• [Work instruction]
Pull from the data below each line where the word "certificate" occurs, and copy it.

[Saved data entries]
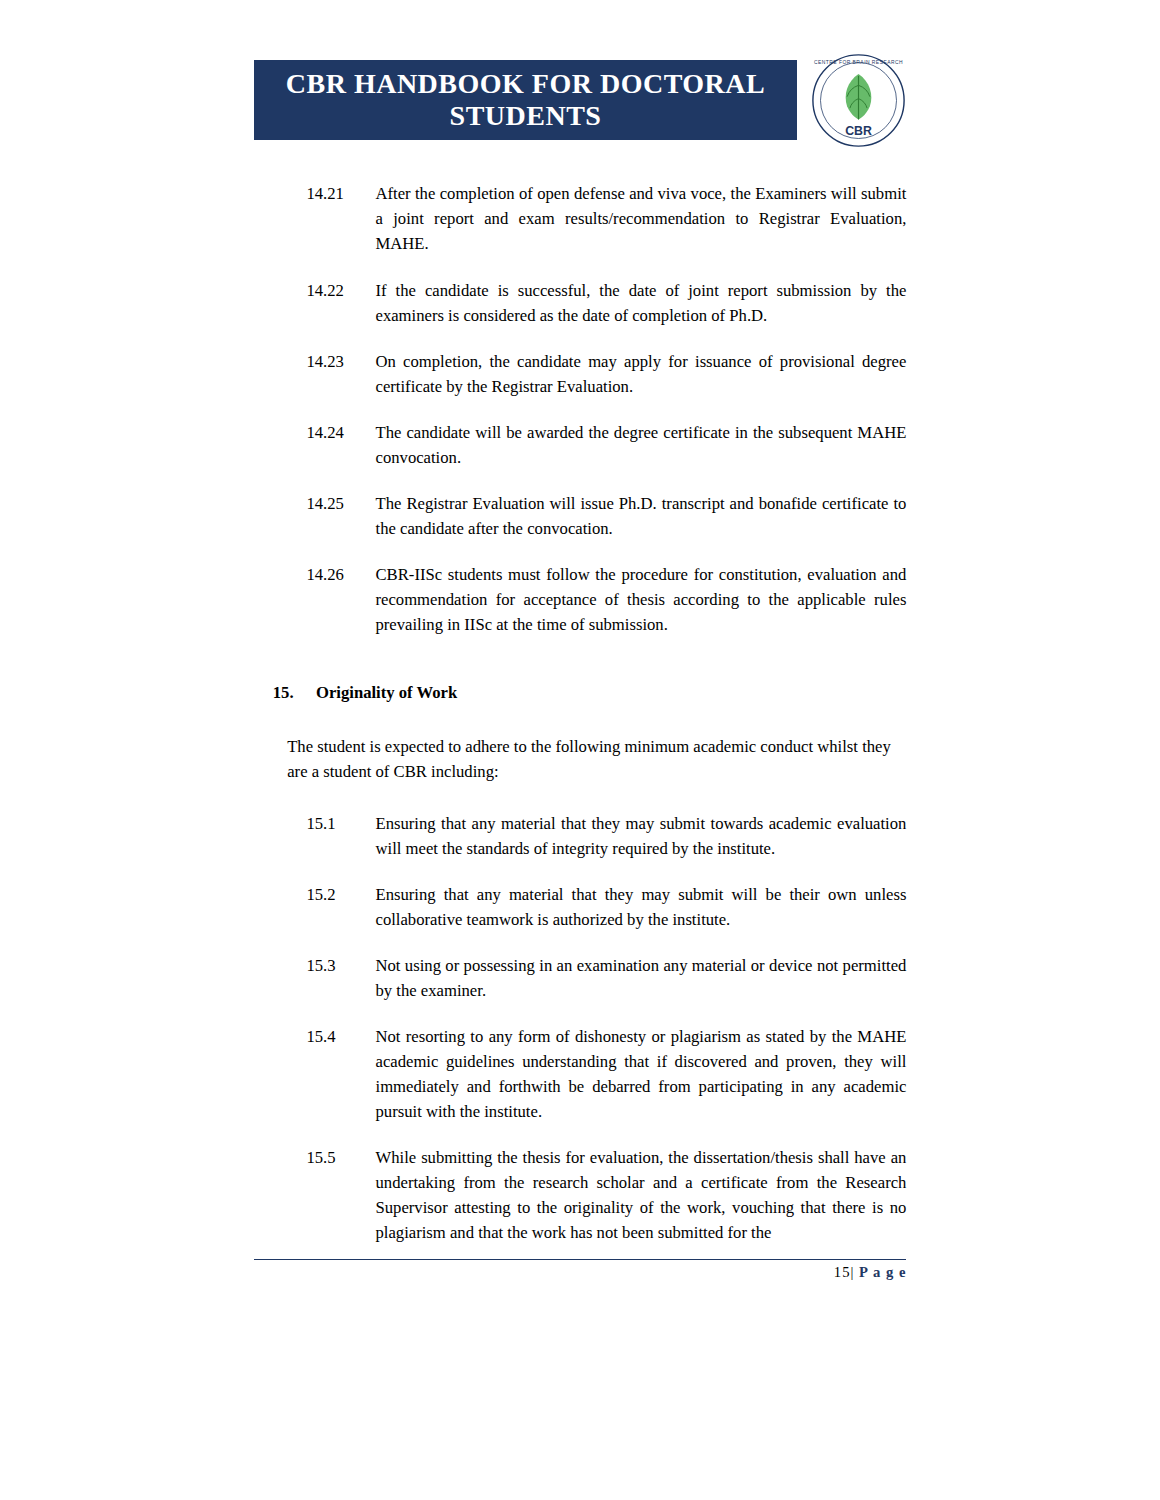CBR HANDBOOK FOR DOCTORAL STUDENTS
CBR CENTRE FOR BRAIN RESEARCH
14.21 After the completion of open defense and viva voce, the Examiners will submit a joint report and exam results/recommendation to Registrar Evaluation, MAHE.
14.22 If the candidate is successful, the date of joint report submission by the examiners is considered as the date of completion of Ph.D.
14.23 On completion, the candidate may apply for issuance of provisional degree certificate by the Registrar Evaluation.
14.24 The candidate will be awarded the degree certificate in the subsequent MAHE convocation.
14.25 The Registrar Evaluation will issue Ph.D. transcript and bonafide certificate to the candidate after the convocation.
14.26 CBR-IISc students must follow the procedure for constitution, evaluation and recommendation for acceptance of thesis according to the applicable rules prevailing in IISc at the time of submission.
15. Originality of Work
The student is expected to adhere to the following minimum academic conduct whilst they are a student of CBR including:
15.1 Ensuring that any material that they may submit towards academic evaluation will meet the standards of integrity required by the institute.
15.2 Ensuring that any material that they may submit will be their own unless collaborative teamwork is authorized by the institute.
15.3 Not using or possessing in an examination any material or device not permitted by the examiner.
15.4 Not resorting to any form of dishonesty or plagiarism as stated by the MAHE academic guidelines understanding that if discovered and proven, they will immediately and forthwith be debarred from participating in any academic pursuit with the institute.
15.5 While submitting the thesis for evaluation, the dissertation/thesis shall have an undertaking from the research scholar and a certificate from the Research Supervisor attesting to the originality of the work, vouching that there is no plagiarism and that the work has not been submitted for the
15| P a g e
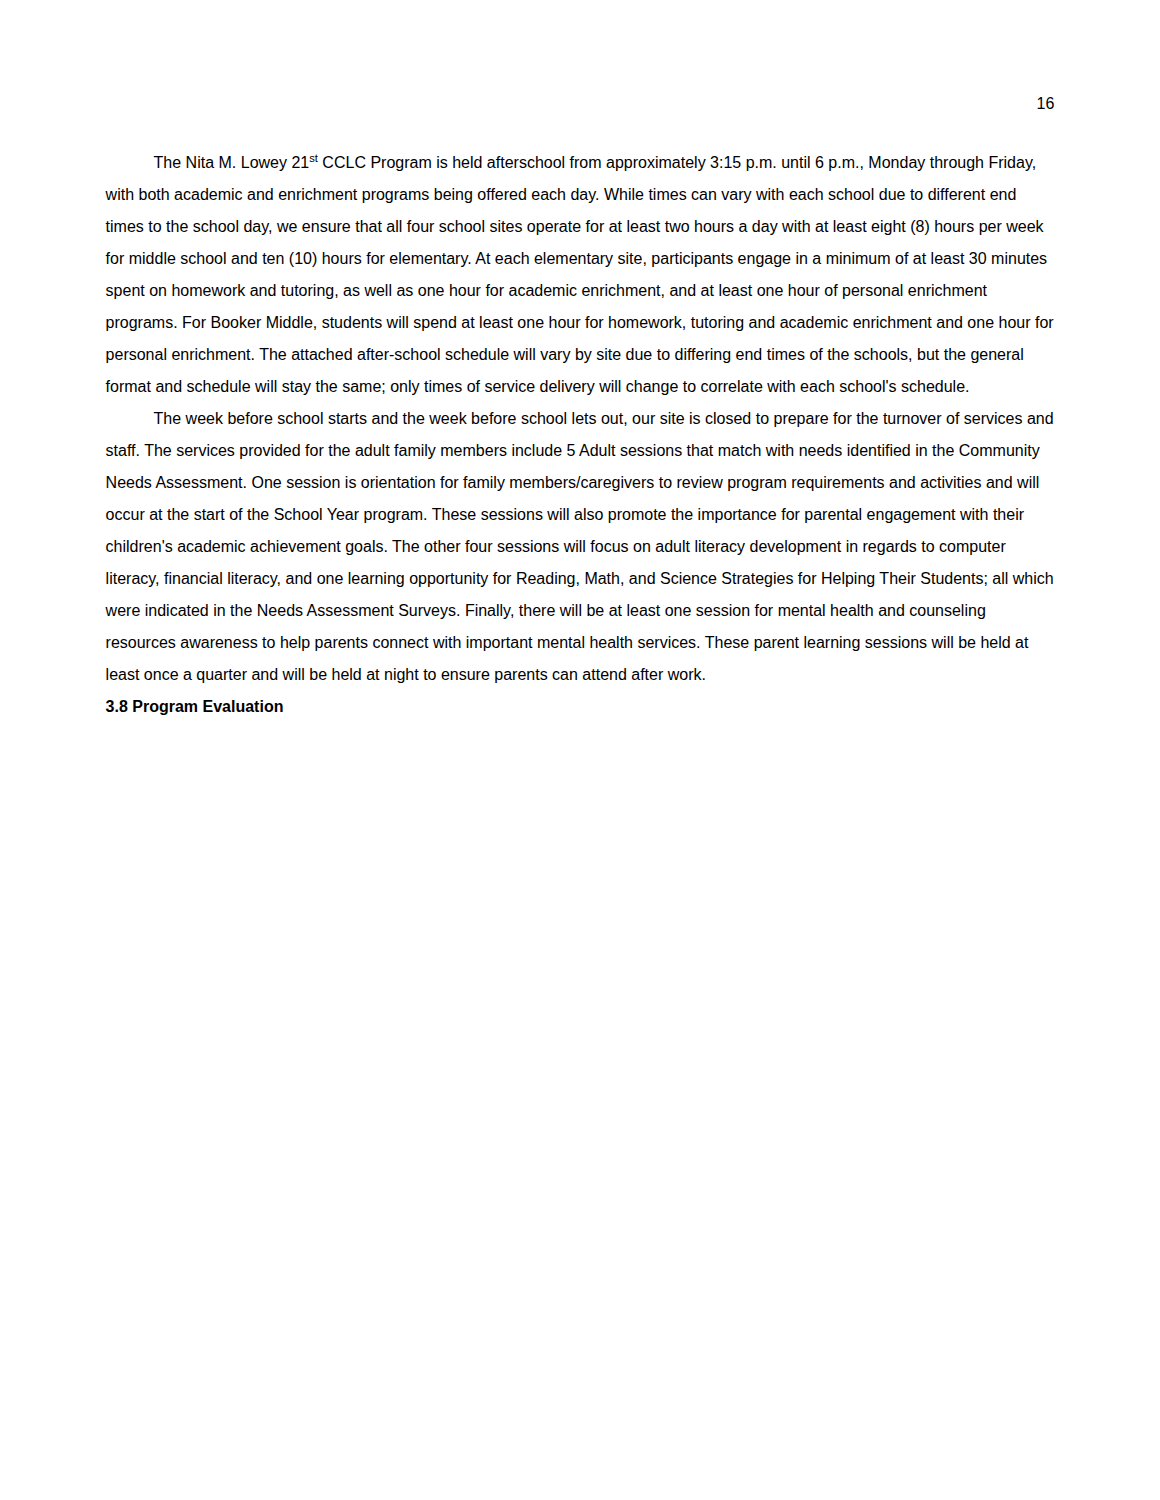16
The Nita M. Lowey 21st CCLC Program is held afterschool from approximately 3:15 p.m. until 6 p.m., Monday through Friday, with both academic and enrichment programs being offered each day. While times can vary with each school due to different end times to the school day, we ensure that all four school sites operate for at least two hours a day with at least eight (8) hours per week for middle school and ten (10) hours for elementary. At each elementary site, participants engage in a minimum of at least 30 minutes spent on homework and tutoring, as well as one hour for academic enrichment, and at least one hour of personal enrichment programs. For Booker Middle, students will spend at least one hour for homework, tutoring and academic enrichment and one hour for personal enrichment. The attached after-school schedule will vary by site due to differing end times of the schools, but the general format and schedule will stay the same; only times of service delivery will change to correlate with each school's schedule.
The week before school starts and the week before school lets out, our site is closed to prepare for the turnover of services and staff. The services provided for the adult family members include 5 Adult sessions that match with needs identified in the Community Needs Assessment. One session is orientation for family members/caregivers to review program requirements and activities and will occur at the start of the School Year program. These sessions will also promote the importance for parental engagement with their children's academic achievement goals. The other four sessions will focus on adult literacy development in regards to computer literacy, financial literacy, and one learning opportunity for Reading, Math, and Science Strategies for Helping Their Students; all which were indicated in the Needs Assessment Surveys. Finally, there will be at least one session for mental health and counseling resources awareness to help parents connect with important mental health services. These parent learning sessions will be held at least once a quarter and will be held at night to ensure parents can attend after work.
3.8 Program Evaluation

• [Your solution]
14.23 On completion, the candidate may apply for issuance of provisional degree certificate by the Registrar Evaluation.
14.24 The candidate will be awarded the degree certificate in the subsequent MAHE convocation.
14.25 The Registrar Evaluation will issue Ph.D. transcript and bonafide certificate to the candidate after the convocation.
15.5 While submitting the thesis for evaluation, the dissertation/thesis shall have an undertaking from the research scholar and a certificate from the Research Supervisor attesting to the originality of the work, vouching that there is no plagiarism and that the work has not been submitted for the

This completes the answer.